━━ Source ━━
But. . . ding-dong. . the witch is not dead yet. Oh no. She survived to sew again! But only as a sleep-deprived, zombie-like version of her former self. The Halloween Hangover is in full bloom. And despite the bags drooping under her eyes and the laundry crying out to be done, and the craft room that is weeping for someone to please save it, this witch is oh, so, happy! And she knows she'll be back next year as she is every year, because every year it's worth it!

Each time I emerged from my steadily sinking craft room with some newly created emblem or carefully concocted cape, the general family reaction was enough to keep me in stitches. When I poked my head out of the hideout to show Caleb the Green Lantern insignia, he studied it thoughtfully and said, "Mom. I think you could make anything with fabric!"

And, seriously, how fun is it that Super Heroes are so obsessed with absolute comfort in their costume planning? Most of us now have a new set of super jammies!









While munching away on our Halloween lunch of cheap, 88 cent grocery-store freezer section pizza, we discussed different movie-plots starring us, of course. I told them that if we had the technology, we could create a story-line in which the entire Justice League would be captured by the Super Villians, with the exception of Aqua Man. The villians chuckle sneeringly, gloating about how Aqua Man is powerless against them in their landlocked lair. The scene shifts to Aqua Man with his telepathic circles spinning madly out of his head in the direction of the Super Villians. Cut to one of the Super Villians sitting on the toilet, reading a carefully placed magazine. He wails as a geiser of water shoots him up off of the toilet, his evil arms flailing as he screams for help. Aqua Man saves the day!
━━━
Task details:
In the passage of the Halloween sewing post that opens with the words "Each time I" and closes with "of super jammies!", substitute "felt" for "fabric" and write out the passage with that change. Work solely from the Halloween sewing post.
━━ Data shown ━━
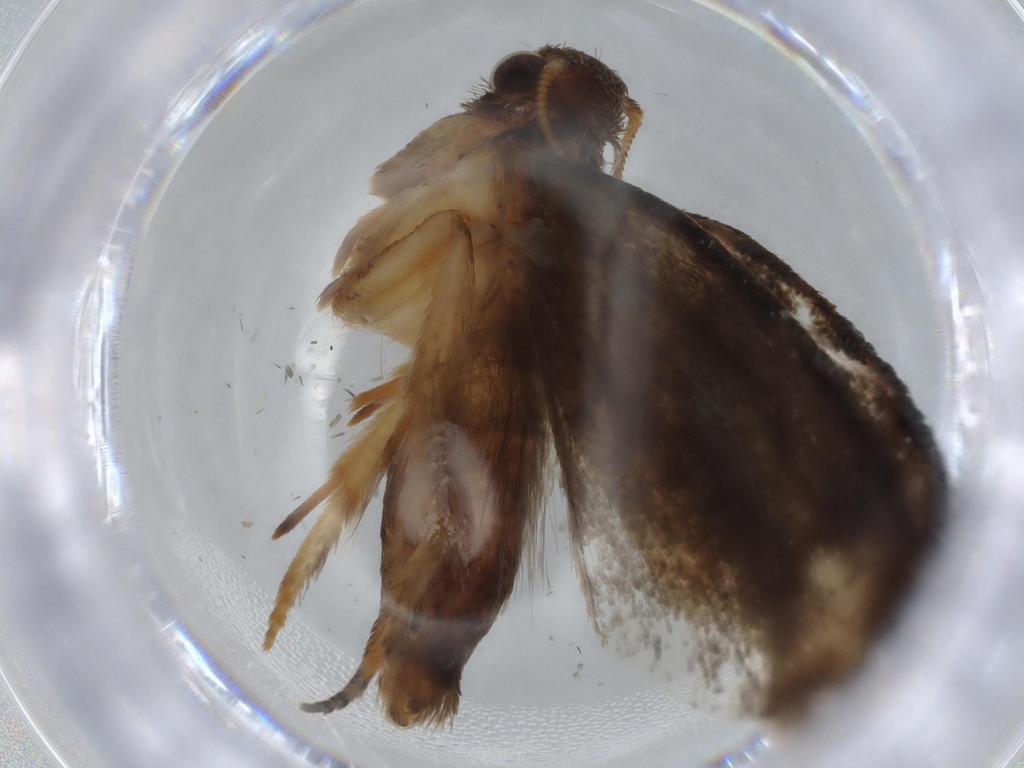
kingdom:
━━━
━━ Data shown ━━
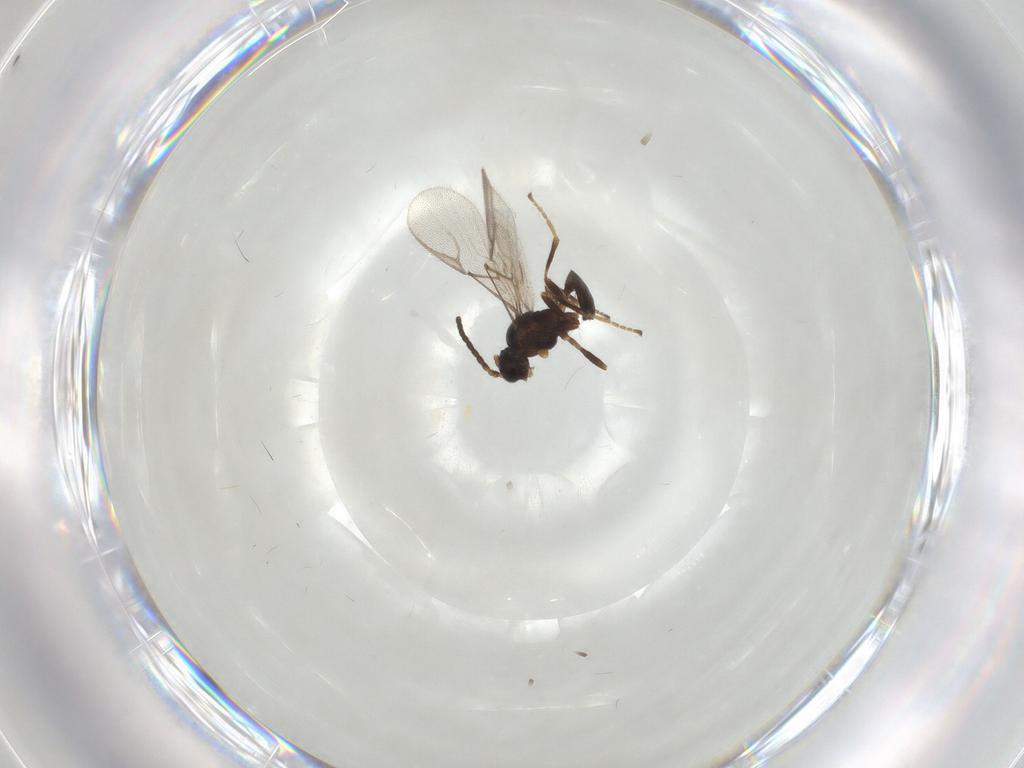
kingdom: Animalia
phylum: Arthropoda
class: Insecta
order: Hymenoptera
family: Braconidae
━━━
━━ Data shown ━━
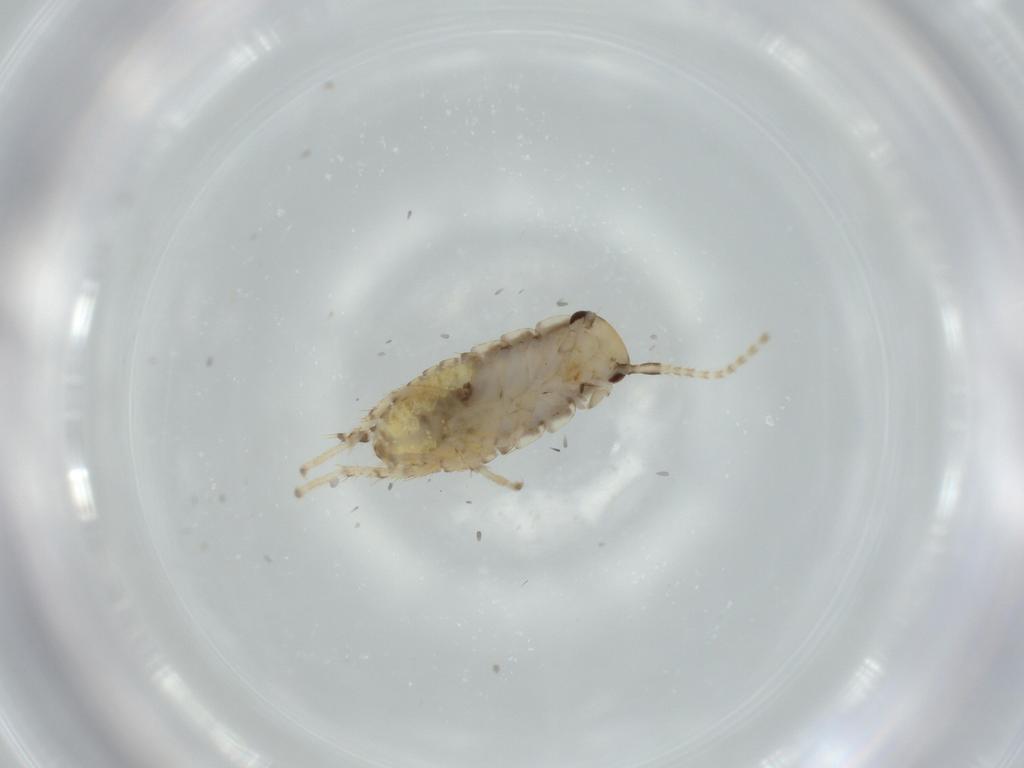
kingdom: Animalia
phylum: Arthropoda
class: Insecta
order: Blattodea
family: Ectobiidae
━━━
Output of the exercise:
Each time I emerged from my steadily sinking craft room with some newly created emblem or carefully concocted cape, the general family reaction was enough to keep me in stitches. When I poked my head out of the hideout to show Caleb the Green Lantern insignia, he studied it thoughtfully and said, "Mom. I think you could make anything with felt!"

And, seriously, how fun is it that Super Heroes are so obsessed with absolute comfort in their costume planning? Most of us now have a new set of super jammies!